文化 碧南の歴史へのいざない

No.117 庁舎タイムスリップ(3)棚尾町役場
棚尾町は大正十三年(一九二四)に棚尾村が町制施行して誕生しました。近代の棚尾村役場は字加須(あざかす)(現在の源氏町四丁目)にありましたが、道路拡幅の為に、翌大正十四年(一九二五)に字善明(あざぜんめい)(春日町一丁目・汐田町二丁目、現在の棚尾公民館の位置)へ移転しました。
その後、役場の情報を掲示するために、高札舎(こうさつしゃ)を設けました。役場庁舎はその後、昭和五十二年(一九七七)に取り壊されますが、高札舎は道路拡幅により向きを変えて、今も棚尾公民館敷地内に残っています。
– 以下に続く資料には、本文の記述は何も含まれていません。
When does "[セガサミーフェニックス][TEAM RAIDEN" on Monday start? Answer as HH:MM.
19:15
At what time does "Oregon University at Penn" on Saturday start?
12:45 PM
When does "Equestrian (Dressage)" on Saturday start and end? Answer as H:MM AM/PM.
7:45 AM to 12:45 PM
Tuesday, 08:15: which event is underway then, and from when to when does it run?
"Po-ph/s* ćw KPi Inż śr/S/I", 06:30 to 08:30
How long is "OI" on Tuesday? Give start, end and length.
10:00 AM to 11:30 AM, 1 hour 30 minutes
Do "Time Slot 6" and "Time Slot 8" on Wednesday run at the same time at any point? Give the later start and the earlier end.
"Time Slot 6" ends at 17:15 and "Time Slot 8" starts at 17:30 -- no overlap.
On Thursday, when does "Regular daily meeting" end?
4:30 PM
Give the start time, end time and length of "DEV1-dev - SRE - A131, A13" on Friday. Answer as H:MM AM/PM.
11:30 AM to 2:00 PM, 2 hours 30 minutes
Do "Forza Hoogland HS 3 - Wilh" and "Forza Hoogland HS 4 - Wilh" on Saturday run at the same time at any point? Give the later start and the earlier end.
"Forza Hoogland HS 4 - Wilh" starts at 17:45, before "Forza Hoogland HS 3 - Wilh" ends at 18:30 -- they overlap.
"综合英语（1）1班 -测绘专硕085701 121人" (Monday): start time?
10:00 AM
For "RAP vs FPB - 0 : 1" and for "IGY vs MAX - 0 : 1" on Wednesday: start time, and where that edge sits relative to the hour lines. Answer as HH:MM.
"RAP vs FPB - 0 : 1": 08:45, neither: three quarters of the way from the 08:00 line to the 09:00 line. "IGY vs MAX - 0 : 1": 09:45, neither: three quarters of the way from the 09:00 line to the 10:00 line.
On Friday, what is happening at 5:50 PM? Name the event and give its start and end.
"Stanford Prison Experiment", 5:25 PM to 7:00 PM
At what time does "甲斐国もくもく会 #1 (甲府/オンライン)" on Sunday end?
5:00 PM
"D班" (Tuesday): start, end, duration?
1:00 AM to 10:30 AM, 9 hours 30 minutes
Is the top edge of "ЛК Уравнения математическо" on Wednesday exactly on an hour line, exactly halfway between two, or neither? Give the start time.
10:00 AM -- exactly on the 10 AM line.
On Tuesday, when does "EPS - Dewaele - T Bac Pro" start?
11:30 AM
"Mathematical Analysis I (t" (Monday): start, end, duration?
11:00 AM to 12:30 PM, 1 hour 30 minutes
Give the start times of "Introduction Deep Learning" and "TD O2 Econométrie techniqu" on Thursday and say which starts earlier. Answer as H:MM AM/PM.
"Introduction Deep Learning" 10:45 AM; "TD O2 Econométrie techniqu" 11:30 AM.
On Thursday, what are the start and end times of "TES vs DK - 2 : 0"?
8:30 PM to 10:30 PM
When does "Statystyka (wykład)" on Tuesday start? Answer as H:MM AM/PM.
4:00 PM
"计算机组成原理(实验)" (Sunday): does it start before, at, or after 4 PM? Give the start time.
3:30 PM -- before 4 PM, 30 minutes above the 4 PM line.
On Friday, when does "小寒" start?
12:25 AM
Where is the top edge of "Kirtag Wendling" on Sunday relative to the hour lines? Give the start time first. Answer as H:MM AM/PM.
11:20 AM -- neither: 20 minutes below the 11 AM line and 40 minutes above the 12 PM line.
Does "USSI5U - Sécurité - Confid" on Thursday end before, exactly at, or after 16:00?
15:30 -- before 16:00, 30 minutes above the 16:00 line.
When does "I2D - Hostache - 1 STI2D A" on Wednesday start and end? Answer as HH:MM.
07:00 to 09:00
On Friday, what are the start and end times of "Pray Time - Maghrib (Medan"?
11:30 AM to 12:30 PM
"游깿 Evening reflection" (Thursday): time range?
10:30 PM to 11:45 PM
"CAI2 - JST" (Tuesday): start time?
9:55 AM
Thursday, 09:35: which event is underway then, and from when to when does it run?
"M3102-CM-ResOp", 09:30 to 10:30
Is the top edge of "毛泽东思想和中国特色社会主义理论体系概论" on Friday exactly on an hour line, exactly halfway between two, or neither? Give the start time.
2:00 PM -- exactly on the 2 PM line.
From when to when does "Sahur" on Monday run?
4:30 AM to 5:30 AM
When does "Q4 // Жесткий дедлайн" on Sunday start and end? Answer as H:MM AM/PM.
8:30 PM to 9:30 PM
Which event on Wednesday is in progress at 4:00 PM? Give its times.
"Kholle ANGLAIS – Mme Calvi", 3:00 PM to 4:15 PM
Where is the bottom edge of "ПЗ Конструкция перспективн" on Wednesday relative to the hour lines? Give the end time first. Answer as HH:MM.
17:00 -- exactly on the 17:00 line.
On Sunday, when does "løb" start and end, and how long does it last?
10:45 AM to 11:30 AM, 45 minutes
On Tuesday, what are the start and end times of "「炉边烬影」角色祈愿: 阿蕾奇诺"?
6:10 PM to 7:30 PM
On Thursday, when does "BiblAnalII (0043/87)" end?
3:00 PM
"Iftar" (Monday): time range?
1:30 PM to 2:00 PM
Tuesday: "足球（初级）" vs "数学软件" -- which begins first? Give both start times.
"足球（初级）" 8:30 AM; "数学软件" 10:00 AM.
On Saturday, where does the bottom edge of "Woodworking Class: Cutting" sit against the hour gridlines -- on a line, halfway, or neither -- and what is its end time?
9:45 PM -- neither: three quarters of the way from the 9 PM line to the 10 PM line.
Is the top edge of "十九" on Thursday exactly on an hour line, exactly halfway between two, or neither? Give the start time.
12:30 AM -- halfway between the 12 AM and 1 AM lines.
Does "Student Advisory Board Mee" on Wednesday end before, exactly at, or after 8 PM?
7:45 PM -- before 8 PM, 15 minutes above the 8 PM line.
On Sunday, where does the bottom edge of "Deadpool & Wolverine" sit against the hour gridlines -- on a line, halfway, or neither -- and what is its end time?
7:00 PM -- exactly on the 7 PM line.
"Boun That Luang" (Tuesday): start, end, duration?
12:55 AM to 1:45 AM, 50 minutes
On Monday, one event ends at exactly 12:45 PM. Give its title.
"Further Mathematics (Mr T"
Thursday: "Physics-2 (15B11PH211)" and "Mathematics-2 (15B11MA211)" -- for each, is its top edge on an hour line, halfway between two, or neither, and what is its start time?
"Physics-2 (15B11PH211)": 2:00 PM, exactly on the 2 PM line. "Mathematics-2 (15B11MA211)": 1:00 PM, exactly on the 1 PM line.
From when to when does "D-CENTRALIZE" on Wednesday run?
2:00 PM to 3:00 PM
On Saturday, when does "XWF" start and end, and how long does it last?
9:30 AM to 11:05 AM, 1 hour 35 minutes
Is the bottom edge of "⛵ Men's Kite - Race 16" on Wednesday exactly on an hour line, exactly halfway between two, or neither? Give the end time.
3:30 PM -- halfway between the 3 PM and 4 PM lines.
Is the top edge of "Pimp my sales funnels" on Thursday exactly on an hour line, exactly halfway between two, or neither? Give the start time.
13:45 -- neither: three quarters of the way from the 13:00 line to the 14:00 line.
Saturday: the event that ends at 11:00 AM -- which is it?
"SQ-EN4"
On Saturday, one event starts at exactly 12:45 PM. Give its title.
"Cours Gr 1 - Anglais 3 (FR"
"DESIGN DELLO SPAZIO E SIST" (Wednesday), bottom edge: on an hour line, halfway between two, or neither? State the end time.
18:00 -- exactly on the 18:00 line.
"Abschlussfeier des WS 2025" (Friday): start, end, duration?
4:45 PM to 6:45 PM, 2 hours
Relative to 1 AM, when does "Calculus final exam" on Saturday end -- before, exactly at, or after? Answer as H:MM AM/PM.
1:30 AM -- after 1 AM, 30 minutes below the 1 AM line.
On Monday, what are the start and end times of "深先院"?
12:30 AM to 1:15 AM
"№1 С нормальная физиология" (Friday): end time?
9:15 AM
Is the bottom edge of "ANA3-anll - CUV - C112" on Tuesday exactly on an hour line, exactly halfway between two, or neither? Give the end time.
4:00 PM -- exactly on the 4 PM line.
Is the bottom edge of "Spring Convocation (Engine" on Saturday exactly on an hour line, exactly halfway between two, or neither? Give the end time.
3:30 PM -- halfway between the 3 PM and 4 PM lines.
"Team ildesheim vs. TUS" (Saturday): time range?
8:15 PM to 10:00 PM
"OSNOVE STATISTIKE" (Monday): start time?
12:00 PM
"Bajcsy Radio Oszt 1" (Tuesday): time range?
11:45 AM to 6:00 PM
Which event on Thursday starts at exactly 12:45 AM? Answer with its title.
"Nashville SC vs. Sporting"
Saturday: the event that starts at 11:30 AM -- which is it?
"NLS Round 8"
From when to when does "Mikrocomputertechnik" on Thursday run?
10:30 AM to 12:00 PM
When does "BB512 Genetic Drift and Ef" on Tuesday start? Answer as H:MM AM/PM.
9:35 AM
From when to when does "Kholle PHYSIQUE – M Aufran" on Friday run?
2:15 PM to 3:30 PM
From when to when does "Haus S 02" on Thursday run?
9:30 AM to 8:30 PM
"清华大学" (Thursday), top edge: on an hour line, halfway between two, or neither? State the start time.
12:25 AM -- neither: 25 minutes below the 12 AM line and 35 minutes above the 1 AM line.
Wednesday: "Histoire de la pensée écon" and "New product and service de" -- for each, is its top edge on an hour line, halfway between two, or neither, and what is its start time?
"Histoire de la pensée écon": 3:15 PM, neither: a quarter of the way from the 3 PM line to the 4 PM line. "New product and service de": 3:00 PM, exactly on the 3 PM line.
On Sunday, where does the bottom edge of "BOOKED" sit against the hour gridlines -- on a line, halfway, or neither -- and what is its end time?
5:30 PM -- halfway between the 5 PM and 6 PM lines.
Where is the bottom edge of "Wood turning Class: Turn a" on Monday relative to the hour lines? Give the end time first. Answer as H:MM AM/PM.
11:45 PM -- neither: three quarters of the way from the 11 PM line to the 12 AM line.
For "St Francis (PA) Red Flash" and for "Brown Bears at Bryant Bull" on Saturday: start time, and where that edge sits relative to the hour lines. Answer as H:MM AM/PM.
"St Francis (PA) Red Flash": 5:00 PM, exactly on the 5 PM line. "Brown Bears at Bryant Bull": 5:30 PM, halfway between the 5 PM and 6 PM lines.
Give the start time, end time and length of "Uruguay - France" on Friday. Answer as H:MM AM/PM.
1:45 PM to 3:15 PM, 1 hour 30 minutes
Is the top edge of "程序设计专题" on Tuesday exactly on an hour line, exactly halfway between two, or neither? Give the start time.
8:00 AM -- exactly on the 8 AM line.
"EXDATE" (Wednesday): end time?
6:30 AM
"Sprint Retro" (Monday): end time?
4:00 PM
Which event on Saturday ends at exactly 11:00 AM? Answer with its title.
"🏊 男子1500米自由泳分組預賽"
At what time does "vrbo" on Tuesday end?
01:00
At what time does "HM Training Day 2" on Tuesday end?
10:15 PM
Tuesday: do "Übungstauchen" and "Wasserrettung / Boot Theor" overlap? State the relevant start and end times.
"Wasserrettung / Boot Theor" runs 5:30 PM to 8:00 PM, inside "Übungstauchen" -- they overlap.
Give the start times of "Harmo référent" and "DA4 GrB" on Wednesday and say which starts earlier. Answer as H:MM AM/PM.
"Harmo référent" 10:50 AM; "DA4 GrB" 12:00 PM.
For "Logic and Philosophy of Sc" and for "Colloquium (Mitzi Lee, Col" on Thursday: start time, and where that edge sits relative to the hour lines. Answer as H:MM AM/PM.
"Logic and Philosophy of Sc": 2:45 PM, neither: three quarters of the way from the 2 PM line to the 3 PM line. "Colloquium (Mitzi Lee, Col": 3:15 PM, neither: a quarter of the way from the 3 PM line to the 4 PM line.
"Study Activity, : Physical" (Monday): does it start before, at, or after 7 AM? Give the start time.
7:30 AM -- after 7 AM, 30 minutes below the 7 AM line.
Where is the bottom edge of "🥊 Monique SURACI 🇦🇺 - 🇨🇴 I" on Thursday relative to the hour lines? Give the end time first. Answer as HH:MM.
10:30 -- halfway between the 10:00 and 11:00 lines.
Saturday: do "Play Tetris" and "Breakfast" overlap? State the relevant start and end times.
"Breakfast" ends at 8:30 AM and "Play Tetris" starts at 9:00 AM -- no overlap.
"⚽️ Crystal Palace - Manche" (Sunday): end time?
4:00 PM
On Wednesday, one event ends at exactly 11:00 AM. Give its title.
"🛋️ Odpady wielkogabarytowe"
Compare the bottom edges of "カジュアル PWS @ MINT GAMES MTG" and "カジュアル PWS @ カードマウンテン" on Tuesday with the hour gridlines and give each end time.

当室には、棚尾公民館の利用に関する興味深い資料があります。昭和三十二年(一九五七)発行の『碧南市棚尾公民館結婚式御案内』です。これには、事前準備や式当日の流れなどが細かく記されています。
公民館で結婚式が行われたのは、社交儀礼の簡略化や節約など生活改善運動の推進が背景にありました。従来の結婚式は、自宅や料亭で行うのが一般的でしたが、ことわざに「娘三人あれば、身代(しんだい)が潰れる」といわれたほど、嫁入りには莫大な費用がかかり、結納品や事前準備などが大きな負担となっていました。
なお、棚尾公民館での結婚式は昭和三十八年(一九六三)に市民会館(現在の文化会館の位置)が建設された際に、その機能も移されました。